Das sahen auch 5200 Zuschauer auf der im Vergleich zu Sha Tin wie geklont aussehenden Rennbahn Happy Valley in der City von Hongkong. Dorthin wurden die Rennen übertragen, und die Begeisterung über die Siege der Einheimischen war dort riesig. Beim Hongkong Sprint über 1000 Meter gewann zuvor mit Natural Blitz ebenfalls eines ihrer Pferde.

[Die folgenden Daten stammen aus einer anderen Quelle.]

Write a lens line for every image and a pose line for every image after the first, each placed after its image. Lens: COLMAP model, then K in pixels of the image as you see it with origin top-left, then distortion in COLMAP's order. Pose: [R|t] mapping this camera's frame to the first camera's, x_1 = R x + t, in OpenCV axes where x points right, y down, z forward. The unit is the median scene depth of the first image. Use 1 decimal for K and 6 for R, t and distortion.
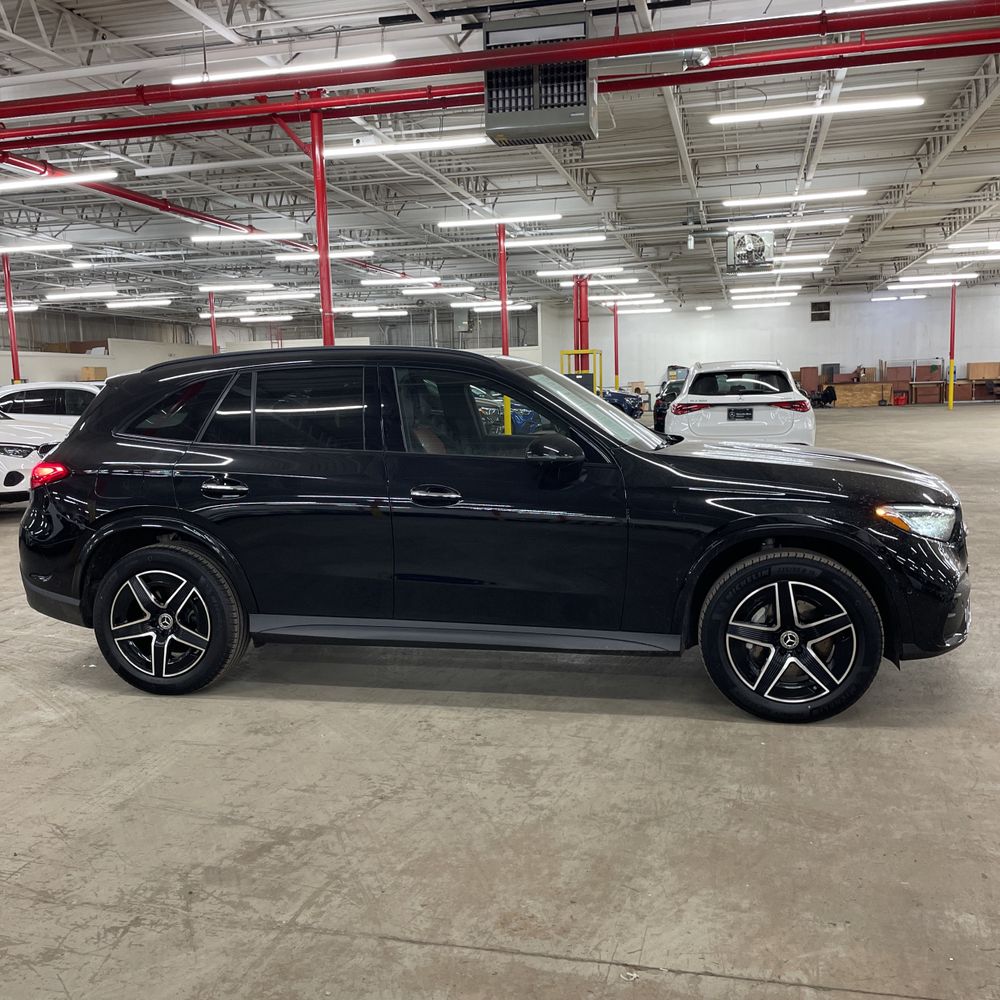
lens RADIAL K [[1013.0, 0, 496.5], [0, 1013.0, 510.5], [0, 0, 1]] dist [0.035299, 0.000000]
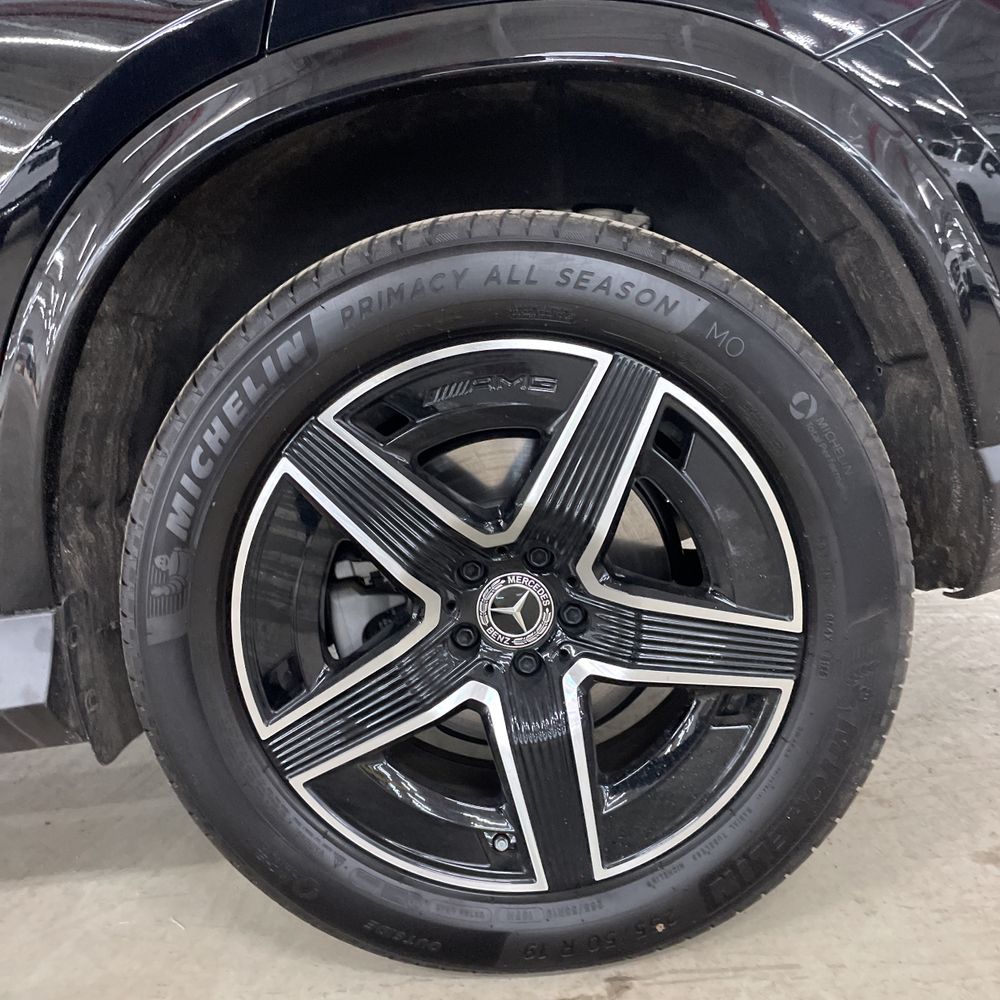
lens RADIAL K [[1013.0, 0, 503.7], [0, 1013.0, 494.9], [0, 0, 1]] dist [0.035299, 0.000000]
pose [[0.944653, -0.289589, 0.154171, -0.354488], [0.288536, 0.957010, 0.029661, 0.081434], [-0.156133, 0.016465, 0.987599, 0.811100]]
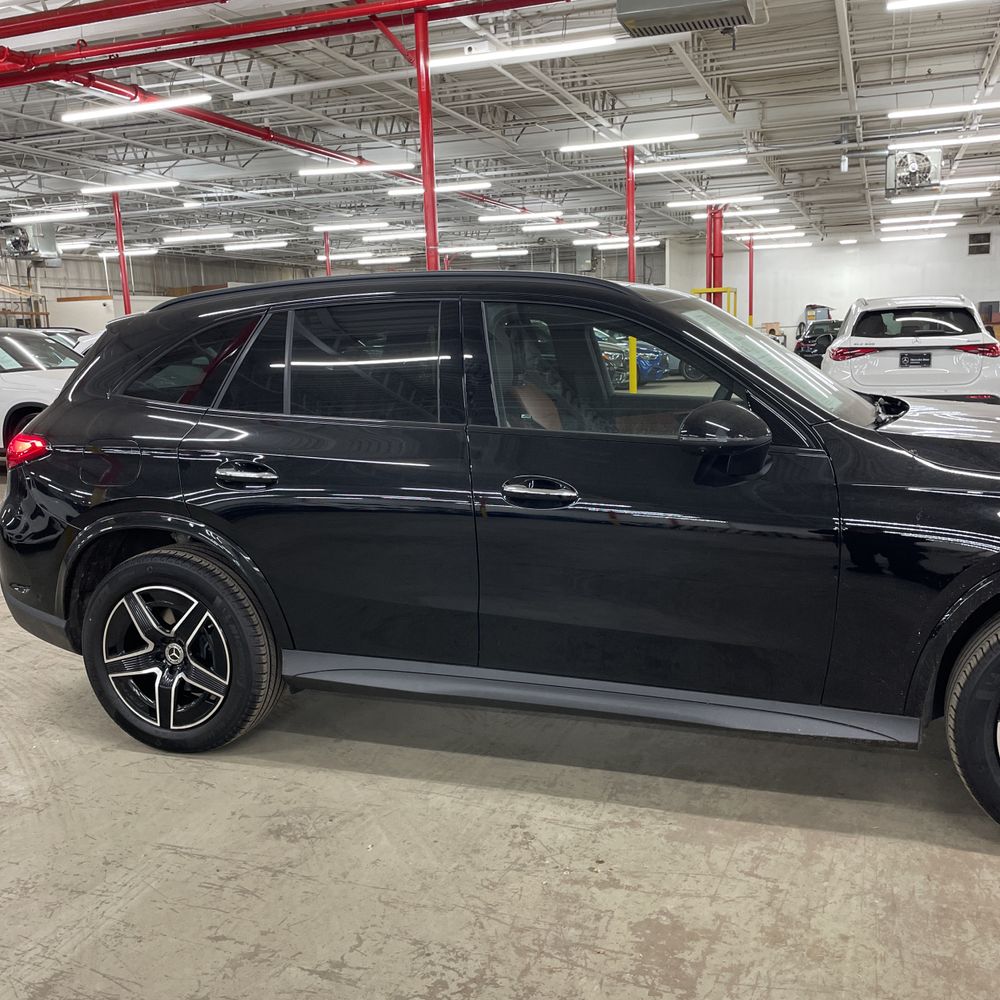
lens RADIAL K [[1013.0, 0, 507.0], [0, 1013.0, 507.8], [0, 0, 1]] dist [0.035299, 0.000000]
pose [[0.994072, 0.014164, -0.107801, -0.008792], [-0.008481, 0.998559, 0.052994, -0.037429], [0.108396, -0.051766, 0.992759, 0.304851]]
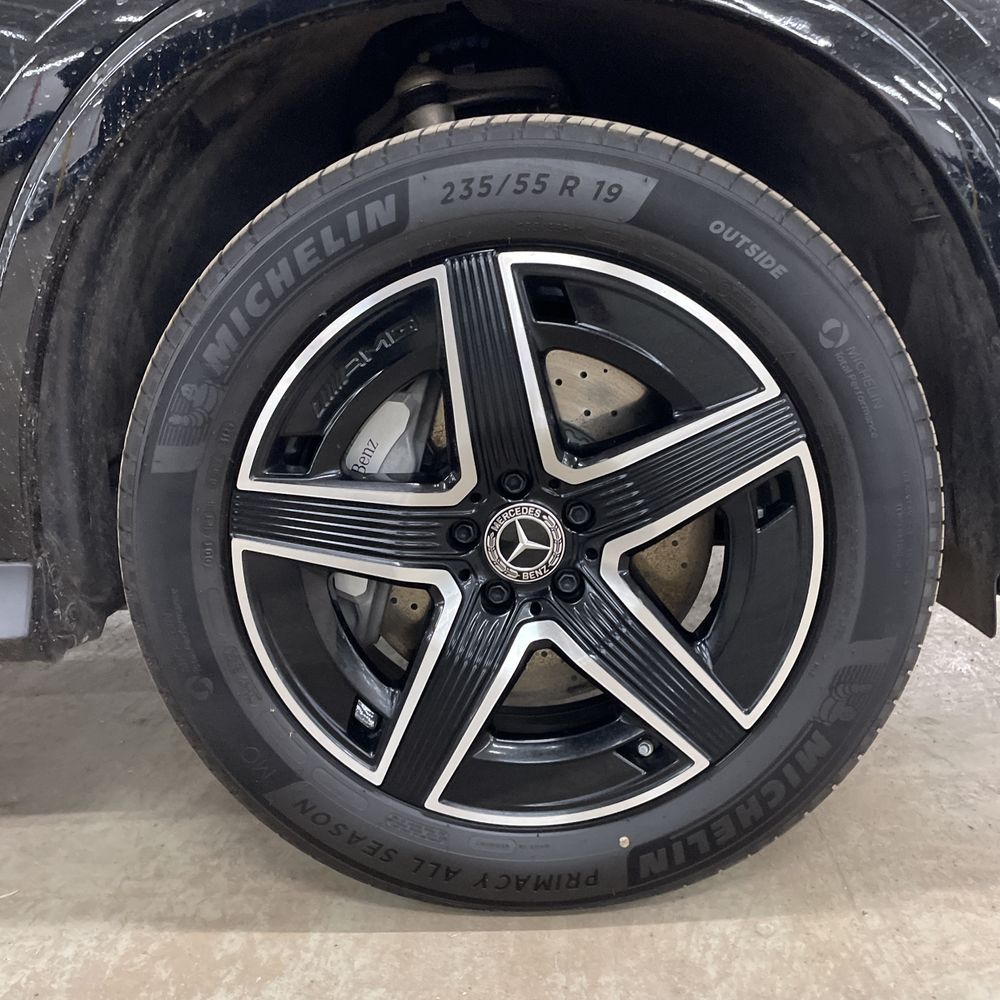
lens RADIAL K [[1013.0, 0, 497.3], [0, 1013.0, 491.4], [0, 0, 1]] dist [0.035299, 0.000000]
pose [[0.982274, -0.064899, 0.175857, 0.216235], [0.054607, 0.996534, 0.062748, 0.090275], [-0.179320, -0.052033, 0.982414, 0.695676]]
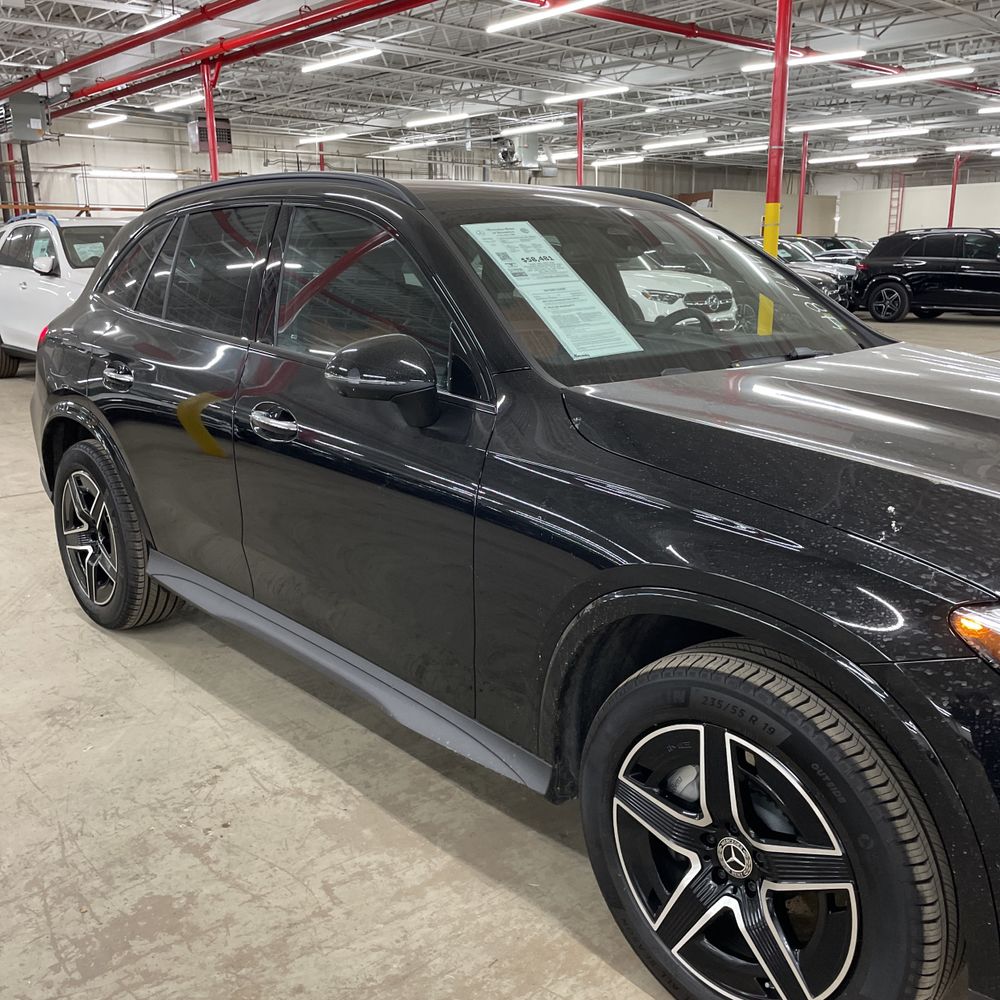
lens RADIAL K [[1013.0, 0, 502.9], [0, 1013.0, 501.1], [0, 0, 1]] dist [0.035299, 0.000000]
pose [[0.817409, 0.160289, -0.553308, 0.373222], [-0.087740, 0.983944, 0.155421, -0.070834], [0.569336, -0.078495, 0.818349, 0.531060]]
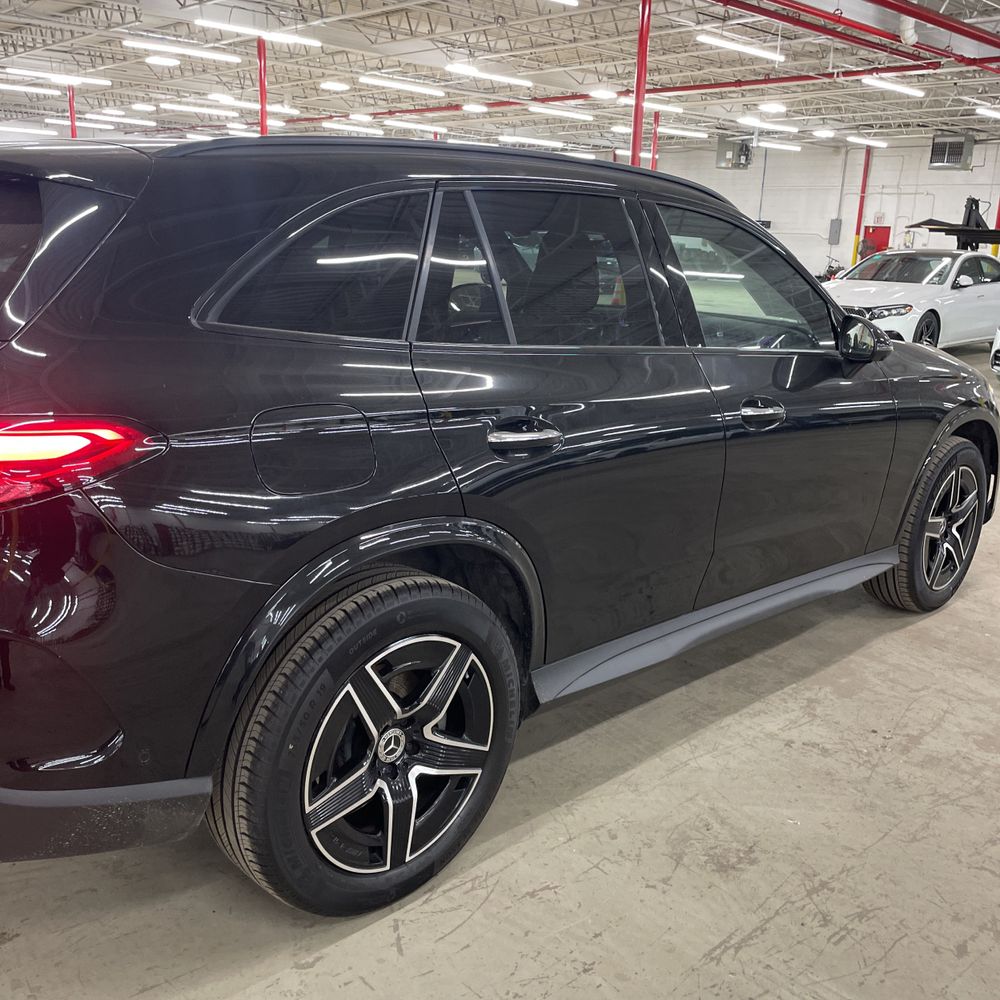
lens RADIAL K [[1013.0, 0, 497.3], [0, 1013.0, 493.1], [0, 0, 1]] dist [0.035299, 0.000000]
pose [[0.544463, -0.157315, 0.823901, -0.658208], [0.049160, 0.986551, 0.155885, -0.069561], [-0.837343, -0.044370, 0.544874, 0.727325]]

Viel Glamour zum Abschluss konnte aber nicht darüber hinwegtäuschen, dass es für den in Hongkong allmächtigen Jockey Club einen Umsatzeinbruch gab. Rund 82 Millionen Euro bedeuten im Vergleich zu früheren Jahren einen herben Verlust. Vor zwei Jahren wetteten noch über 59 000 Zuschauer für 93 Millionen Euro. Ein Grund für die Zurückhaltung könnte der aktuelle Sicherheitsstandard in Hongkongs Innenstadt gewesen sein. Tausende waren lieber irgendwohin gefahren, als sich von den Absperrungen rund um die Harbour City einengen zu lassen. Größer könnte der Kontrast zu den Millionenrennen in Hongkong ohnehin kaum sein: Am Dienstag beginnt im Convention Center die Ministertagung der Welthandelsorganisation WTO. Die Bedürfnisse der ärmsten Länder der Welt stehen dabei im Mittelpunkt. Das traditionelle Feuerwerk zum Abschluss der Galoppwoche fiel deshalb aus.